O sistema InfoGripe, do SUS, monitora os casos de SRAG e orienta as vigilâncias em saúde sobre áreas prioritárias para prevenção e resposta a eventos de saúde pública. O boletim refere-se à Semana Epidemiológica 33, de 10 a 16 de agosto, e destaca também aumento de SRAG entre crianças e adolescentes de 2 a 14 anos no Nordeste e Centro-Sul, associado ao rinovírus. Entre idosos acima de 65 anos, foram observados leves aumentos por Covid-19 no Amazonas e na Paraíba.
A pesquisadora Tatiana Portella, do Programa de Computação Científica da Fiocruz, reforça que manter a vacinação contra Covid-19 em dia é essencial. Ela recomenda que crianças e adolescentes com sintomas gripais permaneçam em casa, evitando espalhar vírus respiratórios e contribuindo para a redução de novos casos de síndrome respiratória grave.

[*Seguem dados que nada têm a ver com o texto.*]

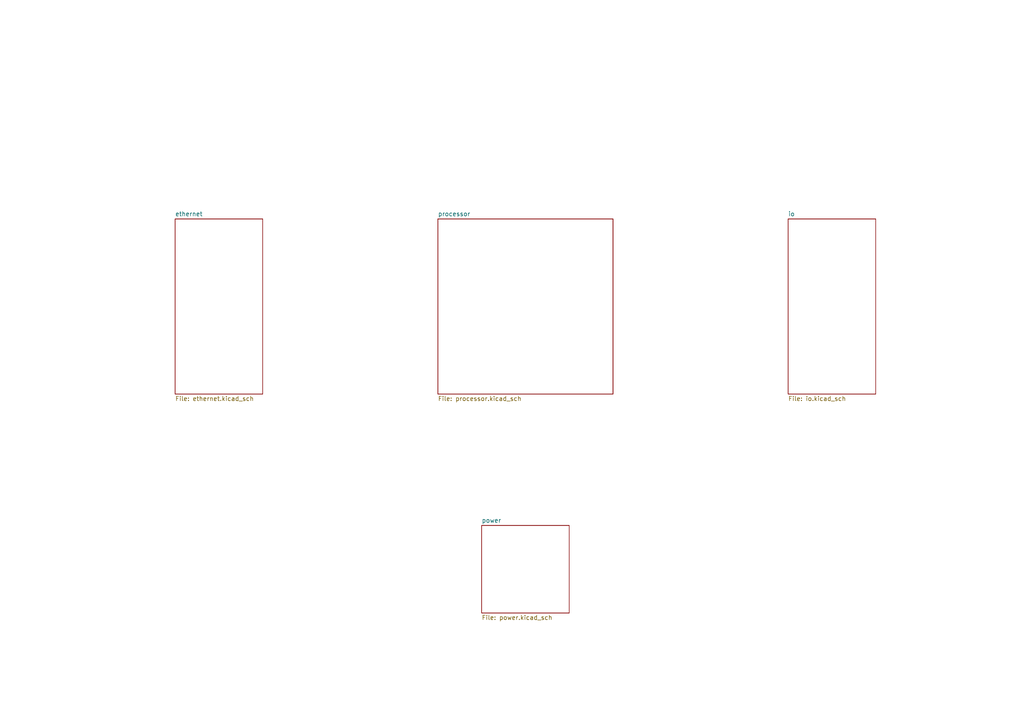
<source format=kicad_sch>
(kicad_sch
	(version 20231120)
	(generator "eeschema")
	(generator_version "8.0")
	(uuid "5defd195-0277-4d04-9f5f-69e505c9845c")
	(paper "A4")
	(lib_symbols)
	(sheet
		(at 50.8 63.5)
		(size 25.4 50.8)
		(fields_autoplaced yes)
		(stroke
			(width 0.1524)
			(type solid)
		)
		(fill
			(color 0 0 0 0.0000)
		)
		(uuid "3f49bcfb-bae6-46ff-af40-a6657170aa94")
		(property "Sheetname" "ethernet"
			(at 50.8 62.7884 0)
			(effects
				(font
					(size 1.27 1.27)
				)
				(justify left bottom)
			)
		)
		(property "Sheetfile" "ethernet.kicad_sch"
			(at 50.8 114.8846 0)
			(effects
				(font
					(size 1.27 1.27)
				)
				(justify left top)
			)
		)
		(instances
			(project "iot-contact"
				(path "/5defd195-0277-4d04-9f5f-69e505c9845c"
					(page "2")
				)
			)
		)
	)
	(sheet
		(at 228.6 63.5)
		(size 25.4 50.8)
		(fields_autoplaced yes)
		(stroke
			(width 0.1524)
			(type solid)
		)
		(fill
			(color 0 0 0 0.0000)
		)
		(uuid "774a1163-9519-4c75-bf10-cefc947dd50a")
		(property "Sheetname" "io"
			(at 228.6 62.7884 0)
			(effects
				(font
					(size 1.27 1.27)
				)
				(justify left bottom)
			)
		)
		(property "Sheetfile" "io.kicad_sch"
			(at 228.6 114.8846 0)
			(effects
				(font
					(size 1.27 1.27)
				)
				(justify left top)
			)
		)
		(instances
			(project "iot-contact"
				(path "/5defd195-0277-4d04-9f5f-69e505c9845c"
					(page "5")
				)
			)
		)
	)
	(sheet
		(at 127 63.5)
		(size 50.8 50.8)
		(fields_autoplaced yes)
		(stroke
			(width 0.1524)
			(type solid)
		)
		(fill
			(color 0 0 0 0.0000)
		)
		(uuid "9e600826-010a-409d-9a37-ea8e6fbe6058")
		(property "Sheetname" "processor"
			(at 127 62.7884 0)
			(effects
				(font
					(size 1.27 1.27)
				)
				(justify left bottom)
			)
		)
		(property "Sheetfile" "processor.kicad_sch"
			(at 127 114.8846 0)
			(effects
				(font
					(size 1.27 1.27)
				)
				(justify left top)
			)
		)
		(instances
			(project "iot-contact"
				(path "/5defd195-0277-4d04-9f5f-69e505c9845c"
					(page "3")
				)
			)
		)
	)
	(sheet
		(at 139.7 152.4)
		(size 25.4 25.4)
		(fields_autoplaced yes)
		(stroke
			(width 0.1524)
			(type solid)
		)
		(fill
			(color 0 0 0 0.0000)
		)
		(uuid "beb75790-f0de-47e4-906f-fee3b6a2625b")
		(property "Sheetname" "power"
			(at 139.7 151.6884 0)
			(effects
				(font
					(size 1.27 1.27)
				)
				(justify left bottom)
			)
		)
		(property "Sheetfile" "power.kicad_sch"
			(at 139.7 178.3846 0)
			(effects
				(font
					(size 1.27 1.27)
				)
				(justify left top)
			)
		)
		(instances
			(project "iot-contact"
				(path "/5defd195-0277-4d04-9f5f-69e505c9845c"
					(page "4")
				)
			)
		)
	)
	(sheet_instances
		(path "/"
			(page "1")
		)
	)
)

</source>
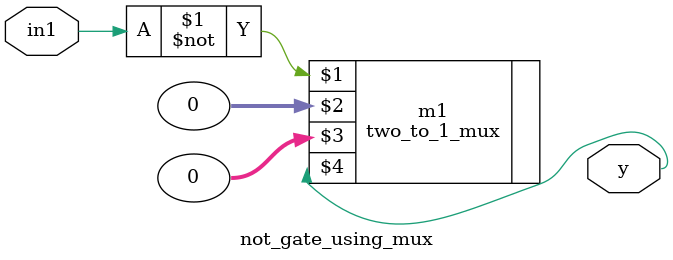
<source format=v>
module not_gate_using_mux(in1,y);
input in1;
output y;

two_to_1_mux m1(~in1,0,0,y);

endmodule


</source>
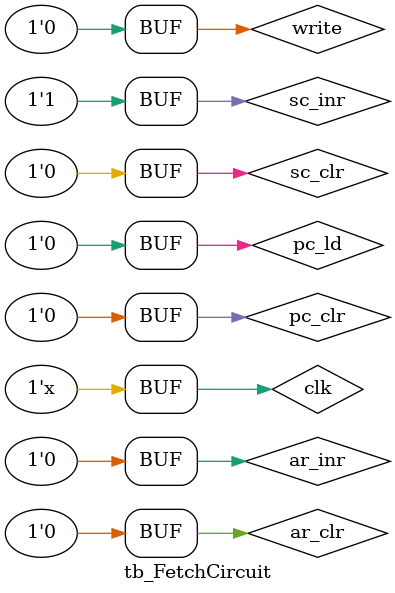
<source format=v>
`timescale 1ns/100ps
`include "FetchC.v"

module tb_FetchCircuit;

reg clk;
wire [2:0] s;

reg write;
reg pc_ld, pc_clr;
reg ar_inr, ar_clr;
reg sc_inr, sc_clr;

wire [15:0] sys_bus;
wire [11:0] w_ar_data;
wire [11:0] w_pc_data;
wire [15:0] w_ir_data;
wire [15:0] w_mem_data;

FetchCircuit obj(clk, s, write, sc_inr, sc_clr, pc_ld, pc_clr, ar_inr, ar_clr,
			sys_bus, w_ar_data, w_pc_data, w_ir_data, w_mem_data);

initial begin
	clk = 0;
	sc_clr = 0;
	sc_inr = 0;

	write = 0;
	pc_ld = 0;
	pc_clr = 0;
	ar_inr = 0;
	ar_clr = 0;

	#20 sc_inr = 1;
end

always #10 clk = ~clk;

endmodule


/*module tb_FetchCircuit;

reg clk;
reg [2:0] s;

reg read, write;
reg pc_ld, pc_clr, pc_inr;
reg ar_ld, ar_inr, ar_clr;
reg ir_ld;

wire [15:0] sys_bus;
wire [11:0] w_ar_data;
wire [11:0] w_pc_data;
wire [15:0] w_ir_data;
wire [15:0] w_mem_data;

FetchCircuit obj(clk, s, read, write, pc_ld, pc_clr, pc_inr, ar_ld, ar_inr, ar_clr,
			ir_ld, sys_bus, w_ar_data, w_pc_data, w_ir_data, w_mem_data);

initial begin
	clk <= 0;
	pc_inr <= 0;
	pc_clr <= 0;
	ar_clr <= 0;
	ar_inr <= 0;
	pc_ld <= 0;
	ar_ld <= 0;
	read <= 0;
	write <= 0;
	ir_ld <= 0;
	s <= 3'b010;
end

initial begin
	#5 ar_ld <= 1;
	#25 ar_ld <= 0;
end

initial begin
	#30 read <= 1;
	#30 read <= 0;
end

initial begin
	#20 pc_inr <= 1;
	#20 pc_inr <= 0;
end

initial begin
	#25 s <= 3'b111;
end

initial begin
	#25 ir_ld <= 1;
	#10 ir_ld <= 0;
end

always #10 clk <= ~clk;

endmodule*/

</source>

Entre os estados, 18 unidades federativas apresentam incidência de SRAG em níveis de alerta, risco ou alto risco, incluindo Acre, Alagoas, Amazonas, Bahia, Goiás, Mato Grosso, Mato Grosso do Sul, Minas Gerais, Paraná, Paraíba, Pará, Rio Grande do Norte, Rio Grande do Sul, Rio de Janeiro, Roraima, Santa Catarina e Sergipe. Cinco capitais registram crescimento de casos: Cuiabá, João Pessoa, Maceió, Natal e Salvador.
Em 2025, já foram notificados 159.663 casos de SRAG, com 53,4% positivos para algum vírus respiratório. Entre os positivos, 25% correspondem a influenza A, 1,1% a influenza B, 45,5% a vírus sincicial respiratório, 24,6% a rinovírus e 7% a Sars-CoV-2. Apesar da queda geral, a população deve manter cuidados, hidratação, ventilação de ambientes e vacinação em dia para prevenir complicações graves.